Nevertheless, the car requires significant work — work that could take as long as two years to complete. Pannell says the car will be totally stripped down and rebuilt.
“Once the car is inside, I’ll strip the roof off because it has kind of a tar paper roof on top of it. There are some patches in the roof that have been patched up with incorrect material,” he said. “We’ll cut those back out and mill the correct boards to go on the roof. Then we’ll start pulling the boards off the sides in sections.”
From there, the metal parts will be sand-blasted to get rid of corrosion, and new boards will be installed from the bottom up. A number of broken/missing parts will be repaired and/or fabricated as well.
Unfortunately, the car’s original wood is largely unsalvageable. Pannell says that some of it will be returned to Ogden.
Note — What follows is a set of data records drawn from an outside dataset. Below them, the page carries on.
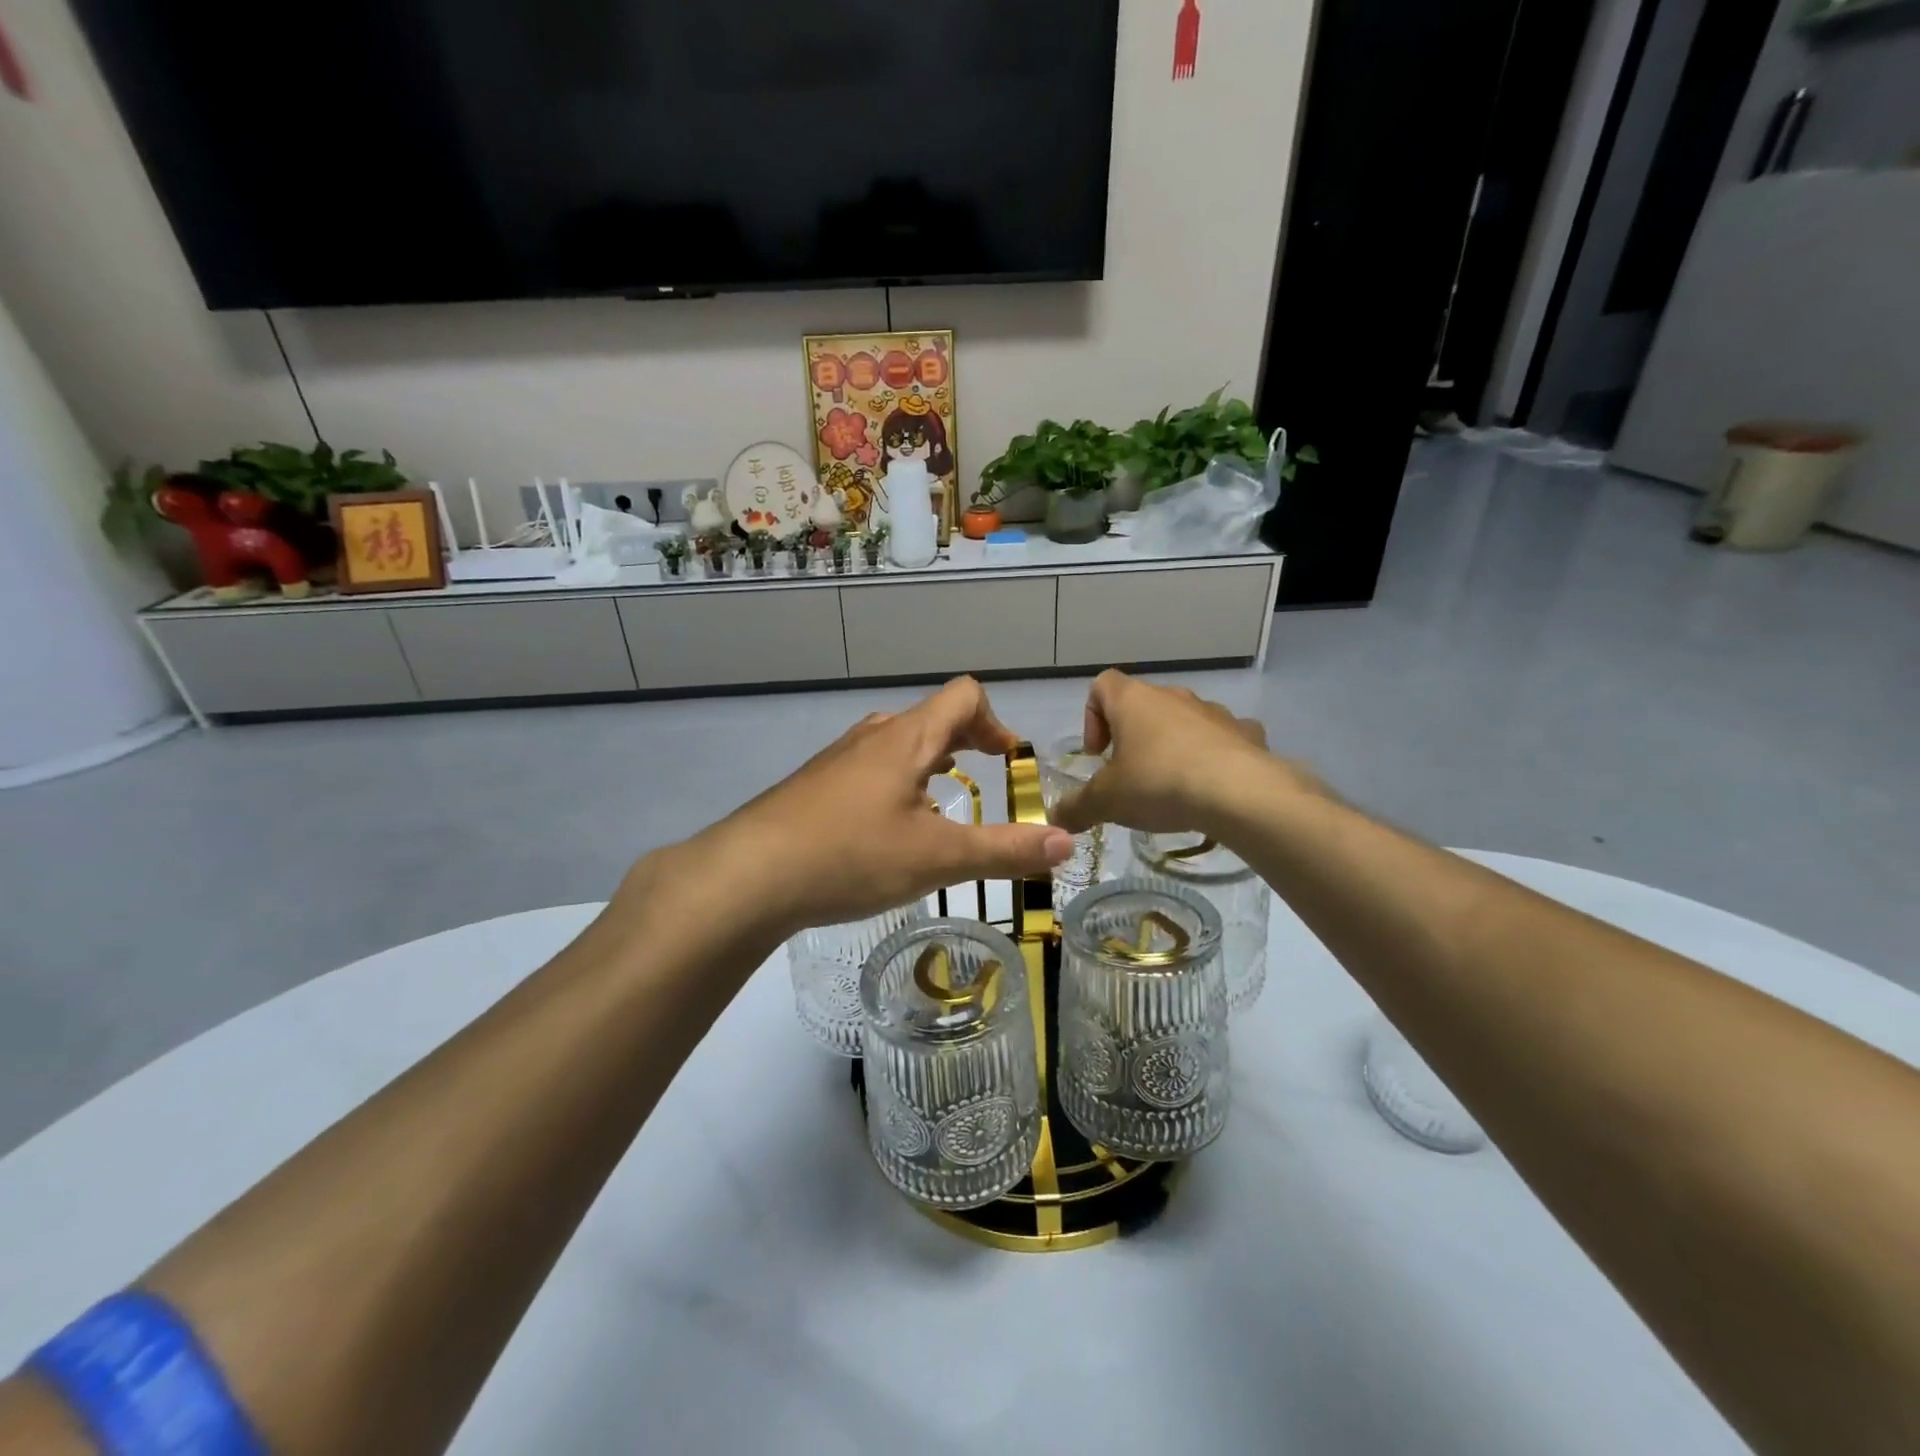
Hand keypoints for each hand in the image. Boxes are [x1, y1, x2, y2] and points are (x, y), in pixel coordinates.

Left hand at [643, 678, 1073, 938]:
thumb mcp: (937, 858)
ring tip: (941, 808)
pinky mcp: (814, 785)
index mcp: (907, 738)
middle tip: (985, 784)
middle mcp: (872, 735)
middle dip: (968, 744)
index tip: (1009, 764)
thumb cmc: (850, 856)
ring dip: (930, 765)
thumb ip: (1004, 850)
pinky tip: (886, 832)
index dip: (997, 722)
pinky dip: (896, 784)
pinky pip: (868, 768)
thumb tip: (1067, 843)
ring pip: (897, 744)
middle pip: (932, 718)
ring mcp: (837, 759)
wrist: (748, 875)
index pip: (964, 696)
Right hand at [1047, 671, 1295, 836]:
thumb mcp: (1106, 802)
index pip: (1102, 685)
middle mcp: (1173, 696)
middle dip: (1133, 738)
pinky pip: (1222, 738)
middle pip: (1143, 704)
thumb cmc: (1159, 784)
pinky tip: (1212, 789)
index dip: (1093, 716)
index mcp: (1133, 700)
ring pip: (1183, 721)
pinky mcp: (1247, 733)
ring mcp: (1214, 712)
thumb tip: (1054, 819)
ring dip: (1173, 746)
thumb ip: (1077, 807)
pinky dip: (1213, 756)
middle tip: (1130, 777)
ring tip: (1172, 787)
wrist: (1240, 794)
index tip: (1098, 755)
Meanwhile, the new wood will be painted in a color that more closely matches what was there when the car first arrived in Utah 75 years ago and also adorned with new shields and banners.
“We do an awful lot of physical research and internet research,” Pannell said of the effort to rebuild the car accurately, adding that he’s in regular communication with the person charged with restoring Hawaii’s Merci Car, as well as an expert on the cars’ history.
While the Merci Car will eventually find its way back to Union Station, Pannell is hoping to see it make at least one stop on its way back to the Beehive State.
“When the Merci Car is finished and before it goes back to Ogden, we’re hoping to take it downtown and put it right next to the one in town here and do a celebration, because it’ll be the first time that two of the Merci Cars have been together since they were delivered in 1949.”